Final example with grid search for Gradient Boosting Machines (`h2o.gbm`

) (will be also combined with above grid searches):

```
GBM_hyper_params <- list(search_criteria = search_criteria,
ntrees = c(100, 200, 300, 500),
learn_rate = c(0.005, 0.01, 0.03, 0.06),
max_depth = c(3, 4, 5, 6, 9),
sample_rate = c(0.7, 0.8, 0.9, 1.0),
col_sample_rate = c(0.2, 0.3, 0.4, 0.5, 0.6, 0.7, 0.8),
balance_classes = c(TRUE, FALSE))
```

In addition, we can specify individual learners that we may want to include in the SuperLearner library:

```
h2o.glm.1 <- function(..., alpha = 0.0) h2o.glm.wrapper(..., alpha = alpha)
h2o.glm.2 <- function(..., x = "highA1c", alpha = 0.0) h2o.glm.wrapper(..., x = x, alpha = alpha)
h2o.glm.3 <- function(..., alpha = 1.0) h2o.glm.wrapper(..., alpha = alpha)
```

The SuperLearner ensemble is now defined with a single list of parameters that includes the above models. We also define additional SuperLearner-specific parameters here (such as, `nfolds`

- number of folds for cross-validation, `metalearner`

and `seed`

):

```
SLparams = list(fit.package = "h2o", fit.algorithm = "SuperLearner",
grid.algorithm = c("glm", "randomForest", "gbm"),
learner = c("h2o.glm.1", "h2o.glm.2", "h2o.glm.3"),
metalearner = "h2o.glm_nn",
nfolds = 10,
seed = 23,
glm = GLM_hyper_params,
randomForest = RF_hyper_params,
gbm = GBM_hyper_params)
```

We can also save the SuperLearner fits by adding parameters `save.ensemble`

and `ensemble.dir.path`

. This will save the entire ensemble of models that were used by the SuperLearner. Separate directories are required for different SuperLearner models (for example a separate directory for censoring model and a separate directory for treatment model).
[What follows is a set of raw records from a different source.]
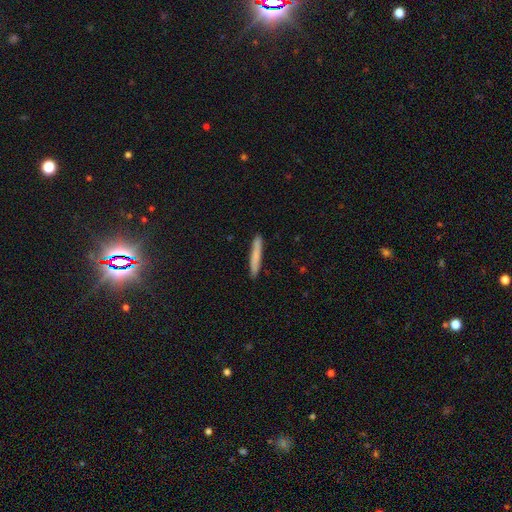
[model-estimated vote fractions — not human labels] smooth-or-featured: smooth: 77% | featured or disk: 17% | star or artifact: 6%
  how-rounded: cigar-shaped: 96% | in between: 3% | round: 1%
  merging: none: 90% | minor disturbance: 7% | major disturbance: 1% | merger: 1%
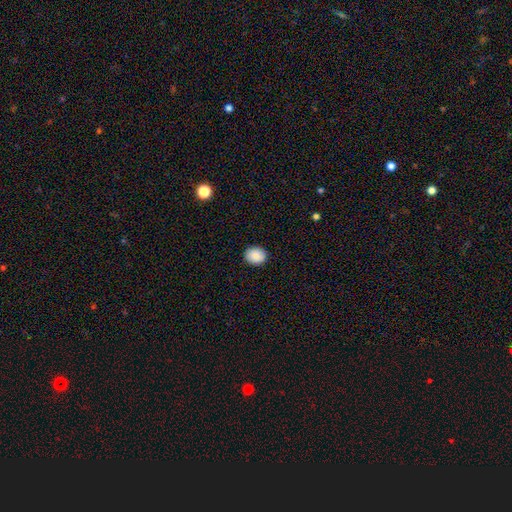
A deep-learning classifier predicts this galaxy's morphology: A smooth galaxy with no disk features (89%) that is round (58%). Merging: none (91%).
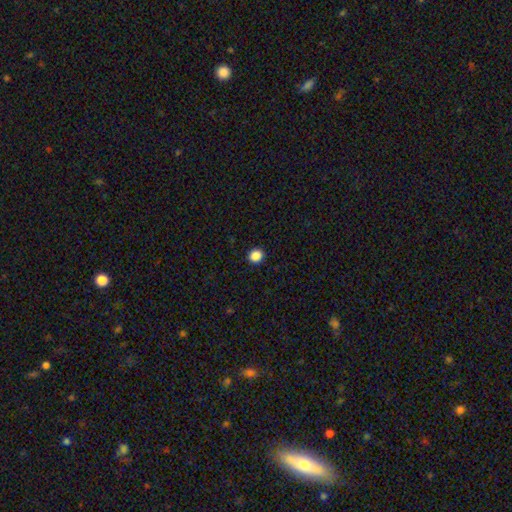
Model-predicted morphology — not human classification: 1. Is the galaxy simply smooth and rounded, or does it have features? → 87% smooth, 10% star or artifact, 2% featured or disk.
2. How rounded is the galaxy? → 83% round, 16% in between, 1% cigar-shaped.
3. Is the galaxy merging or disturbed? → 92% none, 5% minor disturbance, 2% major disturbance, 1% merger.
These pre-saved fits can be loaded at a later time to avoid the lengthy refitting process by using the argument `load.ensemble = TRUE`

.

`params_TRT = c(SLparams, save.ensemble = TRUE, ensemble.dir.path = "./h2o-ensemble-model-TRT")`

The following example fits the propensity score using above SuperLearner to model the exposure mechanism and using `speedglm`

logistic regressions for censoring and monitoring:

```
params_CENS = list(fit.package = "speedglm", fit.algorithm = "glm")
params_MONITOR = list(fit.package = "speedglm", fit.algorithm = "glm")
OData <- fitPropensity(OData,
gform_CENS = gform_CENS, stratify_CENS = stratify_CENS, params_CENS = params_CENS,
gform_TRT = gform_TRT, params_TRT = params_TRT,
gform_MONITOR = gform_MONITOR, params_MONITOR = params_MONITOR)
```

The following example loads the previously saved fits of the SuperLearner for the exposure. The only models fit during this call to `fitPropensity`

are for the monitoring and censoring.

```
params_TRT = c(SLparams, load.ensemble = TRUE, ensemble.dir.path = "./h2o-ensemble-model-TRT")
OData <- fitPropensity(OData,
gform_CENS = gform_CENS, stratify_CENS = stratify_CENS, params_CENS = params_CENS,
gform_TRT = gform_TRT, params_TRT = params_TRT,
gform_MONITOR = gform_MONITOR, params_MONITOR = params_MONITOR)
```

The SuperLearner for TMLE and GCOMP is specified in an identical fashion. One needs to specify the relevant parameters and the ensemble models as part of the `params_Q`

argument. However, its currently not possible to save the individual SuperLearner fits of the outcome (Q) model.

...

...

This software is distributed under the GPL-2 license.